For Serbia, the EU decision only legitimises Serbia’s double-dipping in EU and Russian spheres. Kosovo—facing isolation due to a peace treaty delay—should undertake half measures to circumvent political barriers posed to its EU membership path. In July 2018, I wrote about Kosovo’s prospects of joining the European Economic Area (EEA) through the European Free Trade Association (EFTA) as an alternative to the EU. EFTA is a club consisting of four countries that recognise Kosovo: Iceland, Lichtenstein, Norway, and Switzerland. The five EU non-recognisers generally show no sustained resistance in cooperating with Kosovo on economic grounds and, as a result, they are less likely to resist Kosovo’s proximity with the EU via EFTA. For example, all five non-recognisers were behind the EU’s consensus policy in offering a Stabilisation and Association Agreement to Kosovo, an agreement that in principle is a free trade deal between the EU and Kosovo. Joining the EFTA as an interim measure strengthens Kosovo’s sovereignty vis a vis the EU and ensures that Kosovo’s proximity with the EU does not need to run through Serbia.
The original argument for Kosovo to join the EEA through the EFTA as an interim measure was posited in the context of ensuring that Kosovo does not get isolated as other Western Balkans countries move closer to the European Union.

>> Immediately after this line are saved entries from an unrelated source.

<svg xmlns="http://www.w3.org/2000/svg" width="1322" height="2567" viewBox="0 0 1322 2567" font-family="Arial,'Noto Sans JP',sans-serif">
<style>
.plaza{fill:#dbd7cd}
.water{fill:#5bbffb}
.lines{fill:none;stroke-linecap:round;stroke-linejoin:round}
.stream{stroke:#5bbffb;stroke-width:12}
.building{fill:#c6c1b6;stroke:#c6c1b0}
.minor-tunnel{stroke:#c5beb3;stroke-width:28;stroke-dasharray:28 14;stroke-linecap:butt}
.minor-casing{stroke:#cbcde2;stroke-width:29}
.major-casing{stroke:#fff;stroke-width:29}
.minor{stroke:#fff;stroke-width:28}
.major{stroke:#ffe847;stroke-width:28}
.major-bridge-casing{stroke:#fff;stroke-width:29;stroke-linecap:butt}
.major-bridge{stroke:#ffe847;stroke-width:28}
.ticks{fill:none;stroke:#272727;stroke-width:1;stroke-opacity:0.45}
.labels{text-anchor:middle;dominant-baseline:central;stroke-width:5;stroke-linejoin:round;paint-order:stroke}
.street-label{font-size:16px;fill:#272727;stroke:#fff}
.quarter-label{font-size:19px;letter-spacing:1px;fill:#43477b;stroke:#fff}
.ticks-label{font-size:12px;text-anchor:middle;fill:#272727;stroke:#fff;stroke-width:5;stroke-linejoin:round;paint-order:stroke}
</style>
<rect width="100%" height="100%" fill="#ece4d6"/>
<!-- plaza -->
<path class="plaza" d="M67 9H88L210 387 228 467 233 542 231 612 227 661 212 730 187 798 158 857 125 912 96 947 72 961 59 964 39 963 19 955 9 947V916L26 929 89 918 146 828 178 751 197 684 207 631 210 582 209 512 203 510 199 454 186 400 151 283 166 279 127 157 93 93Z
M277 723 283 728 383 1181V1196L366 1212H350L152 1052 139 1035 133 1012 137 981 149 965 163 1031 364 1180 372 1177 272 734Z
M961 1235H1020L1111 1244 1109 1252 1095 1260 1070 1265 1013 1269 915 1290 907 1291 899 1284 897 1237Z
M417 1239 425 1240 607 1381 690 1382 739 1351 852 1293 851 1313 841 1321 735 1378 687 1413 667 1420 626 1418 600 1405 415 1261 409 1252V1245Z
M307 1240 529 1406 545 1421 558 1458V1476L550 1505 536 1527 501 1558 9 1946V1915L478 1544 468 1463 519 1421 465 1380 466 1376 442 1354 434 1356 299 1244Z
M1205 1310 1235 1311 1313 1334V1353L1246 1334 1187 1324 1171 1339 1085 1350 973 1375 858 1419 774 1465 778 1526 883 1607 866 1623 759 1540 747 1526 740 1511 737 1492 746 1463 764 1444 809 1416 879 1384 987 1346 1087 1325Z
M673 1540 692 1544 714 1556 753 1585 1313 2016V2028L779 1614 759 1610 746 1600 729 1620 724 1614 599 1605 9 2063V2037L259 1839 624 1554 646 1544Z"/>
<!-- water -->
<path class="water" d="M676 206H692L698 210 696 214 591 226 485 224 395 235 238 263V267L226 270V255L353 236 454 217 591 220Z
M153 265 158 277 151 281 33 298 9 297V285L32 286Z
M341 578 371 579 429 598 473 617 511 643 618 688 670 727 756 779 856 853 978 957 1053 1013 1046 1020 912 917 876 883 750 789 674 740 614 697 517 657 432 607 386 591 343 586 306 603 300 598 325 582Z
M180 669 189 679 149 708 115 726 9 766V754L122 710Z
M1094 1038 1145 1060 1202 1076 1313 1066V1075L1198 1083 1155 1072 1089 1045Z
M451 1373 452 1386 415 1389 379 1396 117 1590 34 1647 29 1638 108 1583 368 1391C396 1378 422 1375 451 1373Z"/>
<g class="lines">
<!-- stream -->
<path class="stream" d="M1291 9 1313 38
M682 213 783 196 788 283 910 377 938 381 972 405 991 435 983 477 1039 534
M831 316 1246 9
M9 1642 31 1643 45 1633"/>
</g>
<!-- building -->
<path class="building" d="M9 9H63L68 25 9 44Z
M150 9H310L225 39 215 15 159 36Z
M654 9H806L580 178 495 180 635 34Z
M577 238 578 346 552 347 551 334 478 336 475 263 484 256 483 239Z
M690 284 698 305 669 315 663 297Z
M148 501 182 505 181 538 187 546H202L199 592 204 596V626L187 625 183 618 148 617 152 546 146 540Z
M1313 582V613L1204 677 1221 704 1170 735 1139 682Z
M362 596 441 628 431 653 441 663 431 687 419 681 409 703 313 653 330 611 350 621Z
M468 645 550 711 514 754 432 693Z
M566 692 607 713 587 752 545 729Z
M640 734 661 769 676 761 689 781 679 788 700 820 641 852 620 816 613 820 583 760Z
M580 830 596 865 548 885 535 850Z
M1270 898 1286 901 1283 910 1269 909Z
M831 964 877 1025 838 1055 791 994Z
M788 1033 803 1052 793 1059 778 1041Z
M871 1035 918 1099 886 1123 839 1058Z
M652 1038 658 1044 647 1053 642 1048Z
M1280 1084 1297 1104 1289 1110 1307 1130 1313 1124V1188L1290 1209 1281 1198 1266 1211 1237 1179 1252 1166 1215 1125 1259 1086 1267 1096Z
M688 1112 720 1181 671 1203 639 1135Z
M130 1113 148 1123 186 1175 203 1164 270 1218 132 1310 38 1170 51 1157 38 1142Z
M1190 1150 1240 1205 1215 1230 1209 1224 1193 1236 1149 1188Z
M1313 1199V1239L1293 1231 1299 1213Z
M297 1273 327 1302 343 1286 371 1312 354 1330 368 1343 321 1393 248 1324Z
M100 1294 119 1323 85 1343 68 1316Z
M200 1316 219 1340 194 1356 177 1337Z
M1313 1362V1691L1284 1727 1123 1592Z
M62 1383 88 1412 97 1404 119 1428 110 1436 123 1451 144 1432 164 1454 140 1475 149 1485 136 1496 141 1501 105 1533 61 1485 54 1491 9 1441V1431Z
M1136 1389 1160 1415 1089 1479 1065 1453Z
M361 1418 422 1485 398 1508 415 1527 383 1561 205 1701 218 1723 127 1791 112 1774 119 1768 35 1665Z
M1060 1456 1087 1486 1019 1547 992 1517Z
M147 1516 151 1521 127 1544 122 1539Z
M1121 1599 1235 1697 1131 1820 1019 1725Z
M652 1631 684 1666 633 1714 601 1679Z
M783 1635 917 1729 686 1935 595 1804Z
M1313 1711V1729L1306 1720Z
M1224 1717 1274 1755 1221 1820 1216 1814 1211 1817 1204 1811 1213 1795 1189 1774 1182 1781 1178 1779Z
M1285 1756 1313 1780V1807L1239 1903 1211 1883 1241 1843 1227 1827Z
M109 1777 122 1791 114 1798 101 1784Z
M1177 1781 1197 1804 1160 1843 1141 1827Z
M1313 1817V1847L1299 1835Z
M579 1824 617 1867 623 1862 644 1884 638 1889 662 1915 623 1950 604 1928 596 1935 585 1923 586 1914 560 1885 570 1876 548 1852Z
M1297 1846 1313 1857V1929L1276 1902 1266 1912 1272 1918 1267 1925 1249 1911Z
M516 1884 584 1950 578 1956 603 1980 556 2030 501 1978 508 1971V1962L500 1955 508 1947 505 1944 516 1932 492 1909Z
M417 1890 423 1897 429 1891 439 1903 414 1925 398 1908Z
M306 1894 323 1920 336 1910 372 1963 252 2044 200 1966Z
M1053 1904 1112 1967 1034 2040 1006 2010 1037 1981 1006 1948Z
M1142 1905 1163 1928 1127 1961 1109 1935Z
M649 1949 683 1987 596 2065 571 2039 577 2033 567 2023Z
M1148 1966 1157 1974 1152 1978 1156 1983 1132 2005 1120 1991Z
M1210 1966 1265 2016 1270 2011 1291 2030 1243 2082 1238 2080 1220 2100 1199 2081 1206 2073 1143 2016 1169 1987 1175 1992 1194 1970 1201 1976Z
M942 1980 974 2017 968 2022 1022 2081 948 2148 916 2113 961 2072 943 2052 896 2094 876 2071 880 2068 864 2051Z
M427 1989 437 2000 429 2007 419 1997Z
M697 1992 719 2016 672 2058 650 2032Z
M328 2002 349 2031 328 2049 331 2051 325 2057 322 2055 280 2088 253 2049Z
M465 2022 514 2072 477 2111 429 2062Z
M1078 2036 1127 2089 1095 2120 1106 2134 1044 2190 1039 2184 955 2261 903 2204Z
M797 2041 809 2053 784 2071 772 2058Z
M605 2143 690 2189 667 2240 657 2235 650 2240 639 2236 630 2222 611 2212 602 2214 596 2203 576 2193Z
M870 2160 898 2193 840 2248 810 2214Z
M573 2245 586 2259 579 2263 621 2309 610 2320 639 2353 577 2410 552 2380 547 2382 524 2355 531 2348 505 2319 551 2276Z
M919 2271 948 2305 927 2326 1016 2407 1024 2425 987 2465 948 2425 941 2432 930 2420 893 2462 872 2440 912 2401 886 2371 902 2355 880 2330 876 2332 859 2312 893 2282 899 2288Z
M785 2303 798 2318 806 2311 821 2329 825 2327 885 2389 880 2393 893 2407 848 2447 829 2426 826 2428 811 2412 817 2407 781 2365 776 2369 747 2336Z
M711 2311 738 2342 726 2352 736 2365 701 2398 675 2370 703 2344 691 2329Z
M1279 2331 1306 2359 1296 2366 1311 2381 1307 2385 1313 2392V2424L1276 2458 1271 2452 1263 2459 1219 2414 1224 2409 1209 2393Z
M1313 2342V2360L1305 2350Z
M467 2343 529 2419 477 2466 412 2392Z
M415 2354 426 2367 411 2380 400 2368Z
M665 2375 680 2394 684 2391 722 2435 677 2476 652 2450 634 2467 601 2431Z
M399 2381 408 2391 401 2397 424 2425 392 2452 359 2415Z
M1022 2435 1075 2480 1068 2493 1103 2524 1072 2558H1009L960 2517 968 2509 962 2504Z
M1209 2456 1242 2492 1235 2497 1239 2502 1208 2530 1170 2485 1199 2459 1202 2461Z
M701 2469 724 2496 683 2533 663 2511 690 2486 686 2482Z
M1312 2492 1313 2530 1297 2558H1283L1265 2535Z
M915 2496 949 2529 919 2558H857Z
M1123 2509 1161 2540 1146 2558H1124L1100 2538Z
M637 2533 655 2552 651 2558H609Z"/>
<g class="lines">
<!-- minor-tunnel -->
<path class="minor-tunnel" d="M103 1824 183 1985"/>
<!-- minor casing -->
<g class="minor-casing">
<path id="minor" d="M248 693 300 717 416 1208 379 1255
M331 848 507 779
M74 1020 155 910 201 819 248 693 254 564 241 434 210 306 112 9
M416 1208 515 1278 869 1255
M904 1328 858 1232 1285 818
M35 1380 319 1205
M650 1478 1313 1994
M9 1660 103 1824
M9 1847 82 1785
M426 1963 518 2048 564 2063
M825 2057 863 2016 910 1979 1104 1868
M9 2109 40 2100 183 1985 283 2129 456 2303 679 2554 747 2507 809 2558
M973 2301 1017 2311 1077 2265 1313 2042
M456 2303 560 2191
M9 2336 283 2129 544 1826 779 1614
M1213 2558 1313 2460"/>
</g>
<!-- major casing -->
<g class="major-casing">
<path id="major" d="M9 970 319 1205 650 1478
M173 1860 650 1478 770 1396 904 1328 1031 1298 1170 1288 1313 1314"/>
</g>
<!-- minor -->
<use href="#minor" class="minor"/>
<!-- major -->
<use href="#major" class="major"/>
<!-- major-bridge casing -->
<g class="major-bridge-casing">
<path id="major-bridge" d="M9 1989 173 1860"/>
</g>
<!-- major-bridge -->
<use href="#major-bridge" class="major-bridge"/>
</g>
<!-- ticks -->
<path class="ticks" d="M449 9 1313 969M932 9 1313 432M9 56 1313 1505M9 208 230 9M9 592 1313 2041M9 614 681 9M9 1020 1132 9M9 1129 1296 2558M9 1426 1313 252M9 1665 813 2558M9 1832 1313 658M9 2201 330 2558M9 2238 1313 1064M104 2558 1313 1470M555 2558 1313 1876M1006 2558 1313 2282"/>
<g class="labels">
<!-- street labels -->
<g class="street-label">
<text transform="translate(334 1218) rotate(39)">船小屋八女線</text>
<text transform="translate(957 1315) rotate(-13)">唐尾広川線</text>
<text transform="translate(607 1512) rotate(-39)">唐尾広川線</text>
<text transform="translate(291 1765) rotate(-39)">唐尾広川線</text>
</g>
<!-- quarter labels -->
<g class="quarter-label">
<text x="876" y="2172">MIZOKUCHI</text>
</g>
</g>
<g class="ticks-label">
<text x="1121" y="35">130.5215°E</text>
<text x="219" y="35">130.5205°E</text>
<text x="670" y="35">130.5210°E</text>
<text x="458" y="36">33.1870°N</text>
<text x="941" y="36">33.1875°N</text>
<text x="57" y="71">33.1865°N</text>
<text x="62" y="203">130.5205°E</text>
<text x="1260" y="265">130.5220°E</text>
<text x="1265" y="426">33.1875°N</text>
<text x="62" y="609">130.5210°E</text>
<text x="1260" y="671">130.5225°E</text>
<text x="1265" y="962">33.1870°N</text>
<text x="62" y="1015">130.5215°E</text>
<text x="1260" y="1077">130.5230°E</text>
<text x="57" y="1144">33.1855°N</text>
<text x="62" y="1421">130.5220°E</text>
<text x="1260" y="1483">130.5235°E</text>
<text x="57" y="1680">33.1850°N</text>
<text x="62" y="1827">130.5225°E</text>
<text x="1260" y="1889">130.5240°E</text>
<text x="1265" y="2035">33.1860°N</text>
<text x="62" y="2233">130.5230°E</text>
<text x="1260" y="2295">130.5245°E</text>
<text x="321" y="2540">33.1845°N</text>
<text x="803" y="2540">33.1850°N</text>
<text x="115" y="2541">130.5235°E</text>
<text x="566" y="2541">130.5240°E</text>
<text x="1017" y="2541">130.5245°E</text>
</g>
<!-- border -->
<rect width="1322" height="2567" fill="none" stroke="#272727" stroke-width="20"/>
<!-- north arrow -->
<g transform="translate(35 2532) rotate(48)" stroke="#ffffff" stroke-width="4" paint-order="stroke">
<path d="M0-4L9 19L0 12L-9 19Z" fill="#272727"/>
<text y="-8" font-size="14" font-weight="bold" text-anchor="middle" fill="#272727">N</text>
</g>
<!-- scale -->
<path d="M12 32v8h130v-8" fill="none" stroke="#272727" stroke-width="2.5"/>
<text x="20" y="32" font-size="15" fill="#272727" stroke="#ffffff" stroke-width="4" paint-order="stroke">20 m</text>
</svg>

The EU’s rejection of Albania and North Macedonia has made the same argument applicable to the entire Western Balkans. Following the EFTA model as an interim measure has also been recently proposed by the European Stability Initiative.
Regardless of the EU’s next steps, or available alternatives to EU membership for the Western Balkans, the EU’s lack of unity on enlargement policy— even in the case of a formal decision that would not have had any immediate effects on enlargement—shows the EU’s power not only to stabilise, but also to destabilise its backyard and turn it into a playground for its opponents.
The opinions articulated above represent the private views of the author, and do not necessarily reflect the position of the organisation he works for, or of the European Leadership Network or any of the ELN’s members. The ELN’s aim is to encourage debates that will help develop Europe’s capacity to address the pressing foreign, defence, and security challenges of our time.